Bundan daha iyi bir şekilde ifade edilemezdi.
“Umut” ve “Korku” AYNI ŞEYDİR.
KORKU DUYDUĞUNUZDA, BİR ŞEYİN OLMAMASI İÇİN UMUT EDERSİNİZ. EN İLKEL VE ESKİ HALİYLE, “UMARIM BU KAPLAN BENİ YEMEZ!” ŞEKLİNDEDİR. Ancak günümüzün daha güvenli dünyasında, bu daha çok “İstemediğim Şeylerin Gerçekleşmemesini Umuyorum” şeklinde ifade ediliyor.
O ZAMAN ŞİMDİ NE YAPACAĞINA ODAKLAN!
“Umarım” ifadesini ne sıklıkla kullandığınızı bir düşünün. Ben kendimi sık sık bu ifadeyi kullanırken buluyorum. Ancak daha derin bir düzeyde, bir şeylerin gerçekleşmesini ummuyorum. Daha iyi bir geleceğe olan inancım/umudum/güvenim var (İYİ OLACAĞINA İNANMAK) . Ancak benim umudum çok “SOYUT” bir umut.
Belirli bir tür umut taşımak istemiyorum çünkü bu sadece korkuya neden oluyor. Bir şey umduğunuzda, istediğiniz şeylere sahip olmak istersiniz (SONUCA BAĞLANMA). Bu, HUZURLU BİR YAŞAM tarzı değildir. – OKAN TURAN
Sadece geleceğe inan ve sonra unut gitsin! Geleceği çok uzun süre düşünmekten kaçın. Bir şeylerin olmasını çok istediğini fark ettiğinde, düşüncelerinin farkına var. Kendi kendine konuşmalarını düzelt. Bu gerçekten önemli çünkü konuşma şeklin inançlarını pekiştirir.
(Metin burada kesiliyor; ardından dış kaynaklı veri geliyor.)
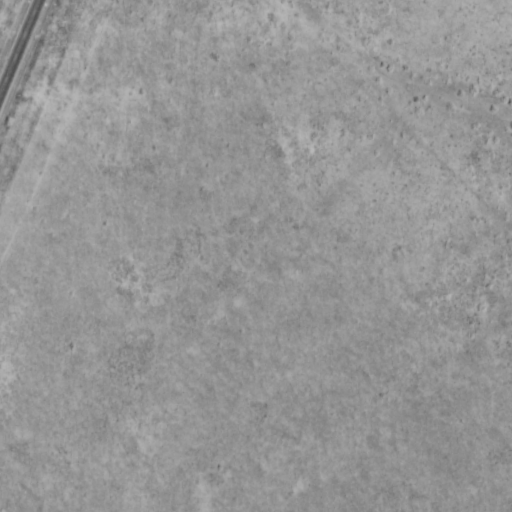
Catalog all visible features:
road: (20, 48)
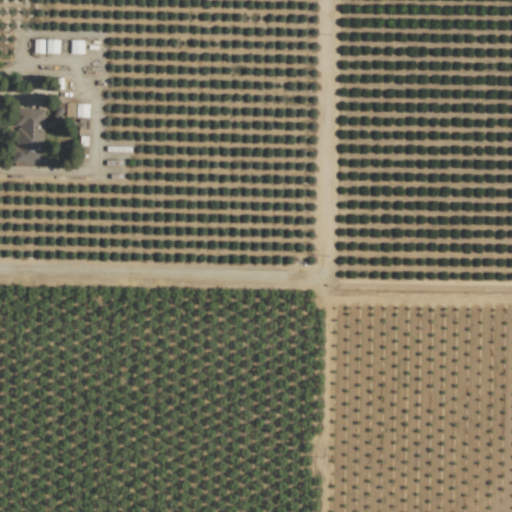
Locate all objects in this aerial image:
building: (38, 46)
building: (51, 46)
building: (76, 46)
road: (42, 94)
road: (93, 125)
building: (29, 135)
road: (294, 275)
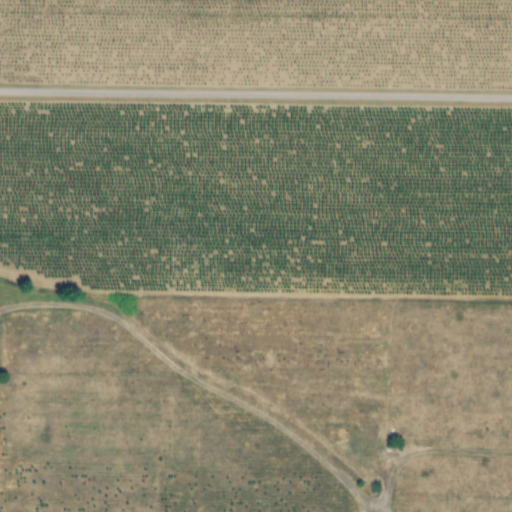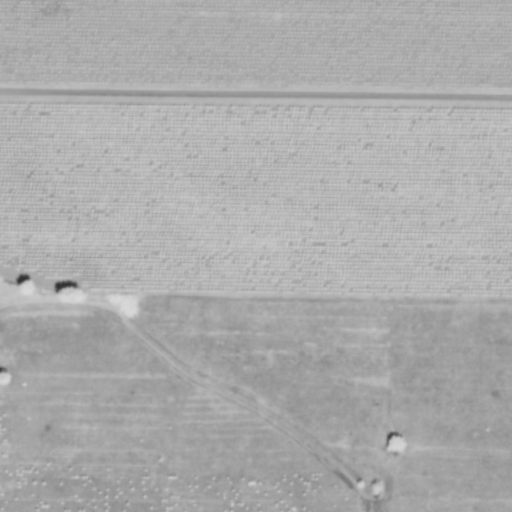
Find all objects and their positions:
road: (255, 94)
road: (194, 379)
Sürekli “umarım” dediğinizde, bunun normal bir davranış olduğunu düşünürsünüz. Umut etmeye devam edersiniz ve muhtemelen daha fazlasını umarsınız. Ve işler yolunda gitmediğinde hayal kırıklığına uğrarsınız.
“Feel The Fear And Do it Anyway” kitabının yazarı Susan Jeffers’dan bunu önlemek için harika bir teknik öğrendim. Kitabında, herkese “umut etmek” yerine “MERAK ETMEK”le başlamasını öneriyor.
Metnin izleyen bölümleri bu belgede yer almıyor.